Welcome to my viewing diary for The Wire. Every day, except Saturday, I will offer a short review of another episode until I finish the first season. I have never seen this series before so there will be NO spoilers.
Story (aired on June 2, 2002/written by David Simon, story by David Simon & Ed Burns; directed by Clark Johnson): Baltimore Homicide Detective Jimmy McNulty (Dominic West) is noticing a pattern. He has recently seen a murder rap result in an acquittal, and now he's watching it happen again - one witness (Ingrid Cornell) changes her story while another (Larry Hull) sticks to his, but also hesitates nervously when eyed by Stringer Bell (Idris Elba) sitting in the back of the court. McNulty recognizes Bell as a member of the Avon Barksdale crime organization, and the defendant who gets off, D'Angelo Barksdale (Lawrence Gilliard, Jr.), as the boss' nephew. Judge Phelan (Peter Gerety) notices McNulty in court, and asks him why he attended a case he had nothing to do with. McNulty never quite answers this question, other than implying curiosity based on what happened to his own previous case, but he does share everything he knows about Barksdale, who pushes drugs in most of West Baltimore's projects. Actually...that's pretty much all he (or anyone in law enforcement) knows about the mysterious kingpin, who has never been photographed and keeps a low enough profile that even McNulty's peers seem unfamiliar with his name. That won't last.
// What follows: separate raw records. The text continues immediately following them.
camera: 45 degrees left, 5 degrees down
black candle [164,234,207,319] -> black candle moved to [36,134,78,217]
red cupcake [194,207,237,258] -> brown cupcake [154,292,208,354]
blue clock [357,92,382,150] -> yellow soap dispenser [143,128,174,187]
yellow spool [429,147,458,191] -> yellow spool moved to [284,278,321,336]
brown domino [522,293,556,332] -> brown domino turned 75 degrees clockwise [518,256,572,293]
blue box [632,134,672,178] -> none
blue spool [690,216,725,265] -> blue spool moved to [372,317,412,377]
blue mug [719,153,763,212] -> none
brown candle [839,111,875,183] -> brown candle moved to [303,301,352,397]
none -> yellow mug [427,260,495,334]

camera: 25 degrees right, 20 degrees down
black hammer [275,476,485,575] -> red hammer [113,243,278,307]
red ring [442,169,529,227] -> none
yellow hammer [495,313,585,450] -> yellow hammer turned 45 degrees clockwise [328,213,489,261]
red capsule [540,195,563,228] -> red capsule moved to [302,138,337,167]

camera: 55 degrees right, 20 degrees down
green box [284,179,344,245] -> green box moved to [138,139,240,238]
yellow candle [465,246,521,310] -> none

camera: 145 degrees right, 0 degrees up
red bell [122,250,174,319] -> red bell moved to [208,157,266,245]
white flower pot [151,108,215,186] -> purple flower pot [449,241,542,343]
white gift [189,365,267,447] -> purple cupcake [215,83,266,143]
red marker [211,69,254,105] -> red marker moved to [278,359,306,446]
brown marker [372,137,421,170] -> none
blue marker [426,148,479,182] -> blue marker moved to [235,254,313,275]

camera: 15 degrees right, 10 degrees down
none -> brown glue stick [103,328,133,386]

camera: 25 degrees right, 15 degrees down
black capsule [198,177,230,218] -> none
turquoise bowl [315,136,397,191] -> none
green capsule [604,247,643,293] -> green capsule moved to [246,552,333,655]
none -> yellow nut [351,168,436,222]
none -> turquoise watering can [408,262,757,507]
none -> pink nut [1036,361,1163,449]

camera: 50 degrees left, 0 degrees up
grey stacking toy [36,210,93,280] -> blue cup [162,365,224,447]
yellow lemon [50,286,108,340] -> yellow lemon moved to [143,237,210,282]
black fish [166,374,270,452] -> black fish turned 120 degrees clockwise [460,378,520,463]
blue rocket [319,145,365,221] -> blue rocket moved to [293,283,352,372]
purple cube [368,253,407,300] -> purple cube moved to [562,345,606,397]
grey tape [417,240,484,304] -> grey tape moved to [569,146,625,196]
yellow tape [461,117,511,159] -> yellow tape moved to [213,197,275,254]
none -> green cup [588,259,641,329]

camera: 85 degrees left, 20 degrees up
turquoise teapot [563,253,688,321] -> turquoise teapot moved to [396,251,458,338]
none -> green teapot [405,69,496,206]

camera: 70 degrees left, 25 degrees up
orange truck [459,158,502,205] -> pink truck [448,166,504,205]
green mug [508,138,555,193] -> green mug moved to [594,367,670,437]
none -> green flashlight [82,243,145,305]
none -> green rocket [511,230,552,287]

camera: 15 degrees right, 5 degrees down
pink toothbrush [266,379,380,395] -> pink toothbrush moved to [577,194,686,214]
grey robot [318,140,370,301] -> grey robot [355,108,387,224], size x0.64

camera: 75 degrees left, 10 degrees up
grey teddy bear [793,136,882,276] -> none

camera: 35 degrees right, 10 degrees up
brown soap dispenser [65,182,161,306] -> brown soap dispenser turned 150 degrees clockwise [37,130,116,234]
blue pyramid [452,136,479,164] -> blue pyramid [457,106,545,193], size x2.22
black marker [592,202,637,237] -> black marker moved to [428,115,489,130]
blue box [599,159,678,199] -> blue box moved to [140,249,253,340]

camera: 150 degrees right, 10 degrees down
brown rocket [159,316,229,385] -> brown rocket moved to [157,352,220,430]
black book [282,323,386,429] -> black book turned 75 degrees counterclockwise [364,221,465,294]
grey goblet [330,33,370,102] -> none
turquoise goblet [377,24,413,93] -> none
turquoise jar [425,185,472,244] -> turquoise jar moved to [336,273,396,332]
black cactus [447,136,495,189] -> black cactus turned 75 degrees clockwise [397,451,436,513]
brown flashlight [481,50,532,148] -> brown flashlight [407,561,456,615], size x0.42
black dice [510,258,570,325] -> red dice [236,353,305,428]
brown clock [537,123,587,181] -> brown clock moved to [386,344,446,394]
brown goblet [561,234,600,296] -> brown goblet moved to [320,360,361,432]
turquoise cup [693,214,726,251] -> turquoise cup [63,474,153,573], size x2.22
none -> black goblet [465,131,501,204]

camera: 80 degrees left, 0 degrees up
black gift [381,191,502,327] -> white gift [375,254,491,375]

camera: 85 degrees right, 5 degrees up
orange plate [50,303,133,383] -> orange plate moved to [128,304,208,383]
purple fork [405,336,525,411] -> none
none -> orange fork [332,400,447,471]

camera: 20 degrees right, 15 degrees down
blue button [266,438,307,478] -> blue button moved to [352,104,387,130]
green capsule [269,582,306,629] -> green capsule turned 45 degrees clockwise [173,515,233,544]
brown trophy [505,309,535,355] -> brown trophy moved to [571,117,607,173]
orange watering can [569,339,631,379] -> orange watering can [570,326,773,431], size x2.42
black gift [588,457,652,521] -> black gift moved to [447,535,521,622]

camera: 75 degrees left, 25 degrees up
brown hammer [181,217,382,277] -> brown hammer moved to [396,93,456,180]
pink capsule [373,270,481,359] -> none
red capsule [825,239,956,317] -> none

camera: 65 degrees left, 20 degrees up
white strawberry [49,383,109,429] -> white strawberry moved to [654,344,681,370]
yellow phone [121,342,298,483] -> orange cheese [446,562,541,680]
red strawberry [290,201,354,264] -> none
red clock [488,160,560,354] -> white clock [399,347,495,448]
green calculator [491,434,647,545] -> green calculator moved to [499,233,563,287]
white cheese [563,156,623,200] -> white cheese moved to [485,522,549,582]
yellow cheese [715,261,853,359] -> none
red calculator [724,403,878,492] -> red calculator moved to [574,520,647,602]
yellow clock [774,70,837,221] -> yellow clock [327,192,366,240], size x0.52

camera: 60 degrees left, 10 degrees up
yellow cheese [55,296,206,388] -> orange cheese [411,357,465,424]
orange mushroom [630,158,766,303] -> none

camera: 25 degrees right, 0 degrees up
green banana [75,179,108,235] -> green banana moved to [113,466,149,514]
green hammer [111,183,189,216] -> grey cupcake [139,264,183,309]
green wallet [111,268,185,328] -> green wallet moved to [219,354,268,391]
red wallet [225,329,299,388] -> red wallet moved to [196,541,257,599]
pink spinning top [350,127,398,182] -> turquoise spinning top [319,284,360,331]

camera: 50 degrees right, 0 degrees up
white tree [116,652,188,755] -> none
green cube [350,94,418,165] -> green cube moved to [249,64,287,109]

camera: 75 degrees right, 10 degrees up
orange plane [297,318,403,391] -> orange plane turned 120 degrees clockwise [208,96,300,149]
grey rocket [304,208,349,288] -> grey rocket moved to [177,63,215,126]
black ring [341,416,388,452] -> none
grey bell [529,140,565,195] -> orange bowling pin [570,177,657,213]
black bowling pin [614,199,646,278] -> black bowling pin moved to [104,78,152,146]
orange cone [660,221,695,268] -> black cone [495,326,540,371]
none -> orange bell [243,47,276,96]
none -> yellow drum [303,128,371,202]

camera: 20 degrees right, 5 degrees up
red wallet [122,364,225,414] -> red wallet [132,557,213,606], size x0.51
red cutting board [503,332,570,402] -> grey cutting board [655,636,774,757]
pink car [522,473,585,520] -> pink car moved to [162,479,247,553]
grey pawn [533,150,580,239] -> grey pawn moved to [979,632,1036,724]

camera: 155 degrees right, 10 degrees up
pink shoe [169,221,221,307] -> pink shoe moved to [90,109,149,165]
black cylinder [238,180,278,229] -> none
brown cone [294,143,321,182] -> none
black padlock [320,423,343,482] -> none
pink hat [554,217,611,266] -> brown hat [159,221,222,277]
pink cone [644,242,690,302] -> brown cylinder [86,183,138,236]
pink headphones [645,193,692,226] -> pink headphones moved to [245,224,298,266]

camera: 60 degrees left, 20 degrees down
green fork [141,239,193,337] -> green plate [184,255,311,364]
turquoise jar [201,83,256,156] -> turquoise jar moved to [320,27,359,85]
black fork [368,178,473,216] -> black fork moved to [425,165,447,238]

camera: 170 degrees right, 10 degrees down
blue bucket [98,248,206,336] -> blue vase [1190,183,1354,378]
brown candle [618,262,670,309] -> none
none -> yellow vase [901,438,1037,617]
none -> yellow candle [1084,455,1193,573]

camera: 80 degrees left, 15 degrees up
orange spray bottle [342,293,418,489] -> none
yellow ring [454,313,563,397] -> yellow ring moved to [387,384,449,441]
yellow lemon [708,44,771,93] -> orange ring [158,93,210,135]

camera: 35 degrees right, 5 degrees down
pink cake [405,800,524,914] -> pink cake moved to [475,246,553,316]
The conversation with the judge opens up a can of worms and McNulty finds himself on the hook (to mangle a metaphor). He's assigned to a detail run by the Narcotics Division, led by Lt. Cedric Daniels (Lance Reddick) and staffed by gung-ho detectives Herc Hauk (Domenick Lombardozzi) and Ellis Carver (Seth Gilliam), the more by-the-book Det. Kima Greggs (Sonja Sohn), and - also dragged along from Homicide as an unwilling victim of McNulty's loud mouth - McNulty's erstwhile partner Det. Bunk Moreland (Wendell Pierce). Their superiors are furious that McNulty spoke out; they want to rush through this Barksdale investigation as quickly as possible. Meanwhile, D'Angelo is facing the heat despite beating his case. Wee-Bey Brice (Hassan Johnson) rakes him over the coals for his impulsive shooting, and he is demoted from selling drugs in a high-rise to supervising a group of youngsters in a low-rise yard. There he catches a junkie (Leo Fitzpatrick) trying to use fake bills, and the other dealers beat him so badly he winds up in critical condition at the hospital. This is a helpful turn of events for the detectives, since the junkie's friend Reginald "Bubbles" Cousins (Andre Royo) is a former informant and tells Greggs he wants to inform again for revenge. Speaking of revenge, D'Angelo eventually discovers the price of his escape in the episode's final minutes. The security guard who identified him in court lies dead, and D'Angelo looks a bit stunned to see what a moment's indiscretion has wrought: not just one corpse, but two - including someone who hadn't even been in the game to begin with.